Assuming a net YTD of $75,000
QUESTION 1: My self-employed business entity type is a sole proprietorship. Am I correct that because I am 52, I can make a deferral of $17,500+5500?
ANSWER: Correct that based on net self-employment income of $75,000 for tax year 2013, you will be able to maximize the solo 401k, 2013 annual contribution. Therefore, you will be able to make an employee elective deferral of $17,500 plus a catch-up contribution amount of $5,500 because you are aged 52, resulting in $23,000 of employee contributions. Please click on solo 401k contribution calculator to run a quick calculation.
QUESTION 2: And the part that varies is the Employer Contribution?
ANSWER: Based on $75,000 of net self-employment income in 2013, the profit sharing (employer) contribution amount will be $13,940.28. See the solo 401k contribution calculator to confirm.
QUESTION 3: How many times can I make a contribution in this year and up to 4/15/2014 or the extension date?
ANSWER: You can make annual solo 401k contributions-- up to maximum limit of $56,500 since you are over age 50--as many times up until you file your tax return, including tax filing extensions.
QUESTION 4: there a limit on number of contributions pert tax year?
ANSWER: No the IRS rules do not place a limit on the number of solo 401k contributions, just on the maximum annual solo 401k contribution amount as discussed above.
QUESTION 5: Does the Employer Contribution and deferral have to be separate deposits?
ANSWER: No as long as the employee contributions are not applied as Roth solo 401k contributions. If applied as Roth Solo 401k contributions, the employee contributions would need to be made to the Roth designated bank or brokerage account.
QUESTION 6: Can one be done without the other?

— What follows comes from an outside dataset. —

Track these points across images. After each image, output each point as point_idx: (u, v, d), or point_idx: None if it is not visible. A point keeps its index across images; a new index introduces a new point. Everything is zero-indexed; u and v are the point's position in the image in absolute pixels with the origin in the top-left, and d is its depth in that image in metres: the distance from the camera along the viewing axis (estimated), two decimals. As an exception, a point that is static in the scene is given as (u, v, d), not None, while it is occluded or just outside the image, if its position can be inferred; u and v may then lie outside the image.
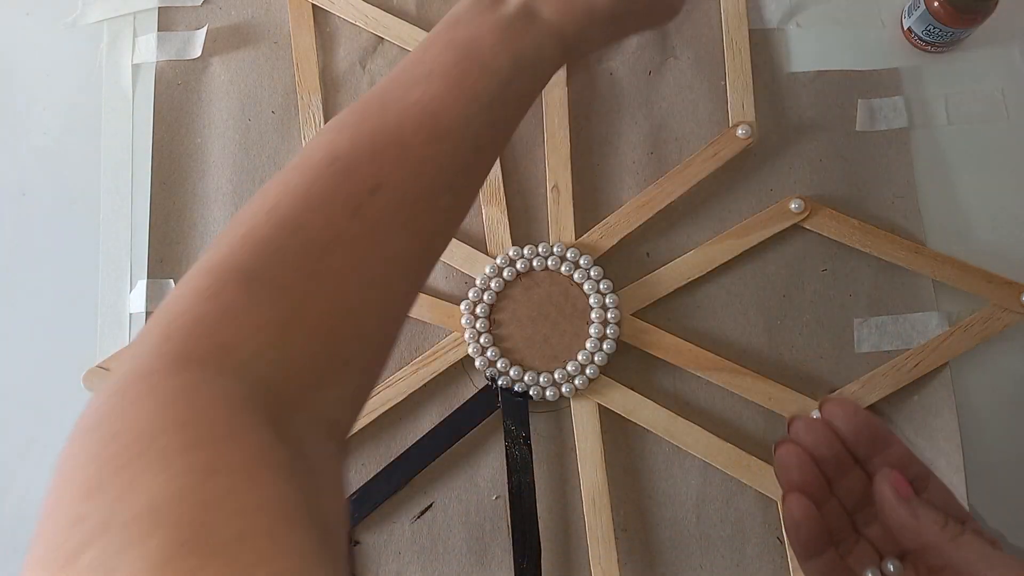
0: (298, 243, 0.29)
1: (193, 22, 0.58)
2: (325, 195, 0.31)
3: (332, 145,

ANSWER: Yes the key is not to exceed the annual solo 401k contribution limits.
QUESTION 7: Can the Employer Contribution be done all at once at the end of the year or up to 4/15/2014 or the extension date?
ANSWER: The contribution can be made anytime during the year up until the tax return due date, including any extensions (IRC Sec. 404(a)(6), to be deductible for a given year.